→ **Given task**
Rewrite the records from the line containing "family: Plethodontidae" down to the line containing "genus: Carabus", changing every "common name" to "vernacular name" and leaving everything else untouched.

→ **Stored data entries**
****

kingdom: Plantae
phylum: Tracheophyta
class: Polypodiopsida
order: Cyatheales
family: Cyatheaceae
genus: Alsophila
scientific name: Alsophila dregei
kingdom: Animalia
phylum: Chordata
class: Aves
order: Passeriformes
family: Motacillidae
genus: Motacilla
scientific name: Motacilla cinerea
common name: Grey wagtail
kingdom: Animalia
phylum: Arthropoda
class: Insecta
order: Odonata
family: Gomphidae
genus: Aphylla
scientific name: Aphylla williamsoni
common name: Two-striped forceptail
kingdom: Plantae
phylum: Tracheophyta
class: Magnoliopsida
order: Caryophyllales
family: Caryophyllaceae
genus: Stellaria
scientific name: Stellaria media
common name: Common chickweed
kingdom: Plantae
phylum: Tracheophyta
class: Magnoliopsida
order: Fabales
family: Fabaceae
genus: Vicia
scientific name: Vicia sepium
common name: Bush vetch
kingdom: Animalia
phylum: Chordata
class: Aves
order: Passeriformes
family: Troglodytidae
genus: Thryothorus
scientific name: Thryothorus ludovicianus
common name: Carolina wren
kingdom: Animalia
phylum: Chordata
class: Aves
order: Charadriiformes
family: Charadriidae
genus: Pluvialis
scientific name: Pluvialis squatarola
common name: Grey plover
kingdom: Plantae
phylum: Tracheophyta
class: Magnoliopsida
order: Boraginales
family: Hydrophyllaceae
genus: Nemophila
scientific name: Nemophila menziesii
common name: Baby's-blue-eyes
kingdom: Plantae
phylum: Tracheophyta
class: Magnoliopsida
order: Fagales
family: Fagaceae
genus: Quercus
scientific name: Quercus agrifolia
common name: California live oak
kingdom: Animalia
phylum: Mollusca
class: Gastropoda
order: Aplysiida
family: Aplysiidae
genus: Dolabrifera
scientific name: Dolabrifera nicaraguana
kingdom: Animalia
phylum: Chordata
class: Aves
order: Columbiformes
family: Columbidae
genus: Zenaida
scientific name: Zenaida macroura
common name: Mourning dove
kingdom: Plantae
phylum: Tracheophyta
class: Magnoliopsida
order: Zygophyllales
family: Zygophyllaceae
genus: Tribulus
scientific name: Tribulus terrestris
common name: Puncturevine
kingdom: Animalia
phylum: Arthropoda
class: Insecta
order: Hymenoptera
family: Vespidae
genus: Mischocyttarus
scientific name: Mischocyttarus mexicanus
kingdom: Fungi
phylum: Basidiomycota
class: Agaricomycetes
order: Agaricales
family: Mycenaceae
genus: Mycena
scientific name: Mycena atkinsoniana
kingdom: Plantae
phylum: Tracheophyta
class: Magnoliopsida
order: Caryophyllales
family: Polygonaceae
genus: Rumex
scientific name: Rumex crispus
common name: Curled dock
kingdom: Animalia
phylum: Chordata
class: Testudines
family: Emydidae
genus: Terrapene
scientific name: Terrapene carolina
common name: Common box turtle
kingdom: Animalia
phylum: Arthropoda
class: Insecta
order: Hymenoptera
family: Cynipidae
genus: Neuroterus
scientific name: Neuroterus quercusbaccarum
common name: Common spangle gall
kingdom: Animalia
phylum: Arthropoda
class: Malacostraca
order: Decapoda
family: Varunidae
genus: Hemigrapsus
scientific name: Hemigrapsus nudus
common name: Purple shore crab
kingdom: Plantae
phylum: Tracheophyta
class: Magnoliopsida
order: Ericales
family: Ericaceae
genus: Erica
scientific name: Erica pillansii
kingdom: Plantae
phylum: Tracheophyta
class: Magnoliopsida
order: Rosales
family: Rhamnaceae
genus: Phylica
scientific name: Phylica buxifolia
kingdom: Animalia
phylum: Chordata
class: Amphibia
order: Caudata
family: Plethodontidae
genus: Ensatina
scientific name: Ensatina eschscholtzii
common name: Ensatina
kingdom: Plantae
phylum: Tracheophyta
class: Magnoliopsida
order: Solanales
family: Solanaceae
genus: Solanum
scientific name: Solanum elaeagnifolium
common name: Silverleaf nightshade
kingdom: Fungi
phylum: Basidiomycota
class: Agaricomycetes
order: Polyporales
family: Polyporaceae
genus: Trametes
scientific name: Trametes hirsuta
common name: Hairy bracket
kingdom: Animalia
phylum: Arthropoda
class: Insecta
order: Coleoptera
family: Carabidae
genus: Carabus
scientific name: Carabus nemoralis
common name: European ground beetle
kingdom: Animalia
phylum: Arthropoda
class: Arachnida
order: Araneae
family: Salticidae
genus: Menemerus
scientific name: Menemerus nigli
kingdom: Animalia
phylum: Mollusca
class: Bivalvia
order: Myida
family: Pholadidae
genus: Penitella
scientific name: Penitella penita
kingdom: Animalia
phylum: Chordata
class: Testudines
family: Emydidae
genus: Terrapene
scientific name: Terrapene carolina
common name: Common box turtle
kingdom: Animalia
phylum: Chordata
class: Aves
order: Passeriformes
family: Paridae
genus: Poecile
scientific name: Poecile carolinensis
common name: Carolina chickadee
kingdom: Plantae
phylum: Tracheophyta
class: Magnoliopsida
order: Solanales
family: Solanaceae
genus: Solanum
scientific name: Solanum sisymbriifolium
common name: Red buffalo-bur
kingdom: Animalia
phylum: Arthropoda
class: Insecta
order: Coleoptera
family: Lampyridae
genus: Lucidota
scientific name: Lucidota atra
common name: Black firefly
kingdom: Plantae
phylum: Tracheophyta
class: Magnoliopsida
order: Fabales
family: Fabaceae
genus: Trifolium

****

→ **Response**
family: Plethodontidae
genus: Ensatina
scientific name: Ensatina eschscholtzii
vernacular name: Ensatina
kingdom: Plantae
phylum: Tracheophyta
class: Magnoliopsida
order: Solanales
family: Solanaceae
genus: Solanum
scientific name: Solanum elaeagnifolium
vernacular name: Silverleaf nightshade
kingdom: Fungi
phylum: Basidiomycota
class: Agaricomycetes
order: Polyporales
family: Polyporaceae
genus: Trametes
scientific name: Trametes hirsuta
vernacular name: Hairy bracket
kingdom: Animalia
phylum: Arthropoda
class: Insecta
order: Coleoptera
family: Carabidae
genus: Carabus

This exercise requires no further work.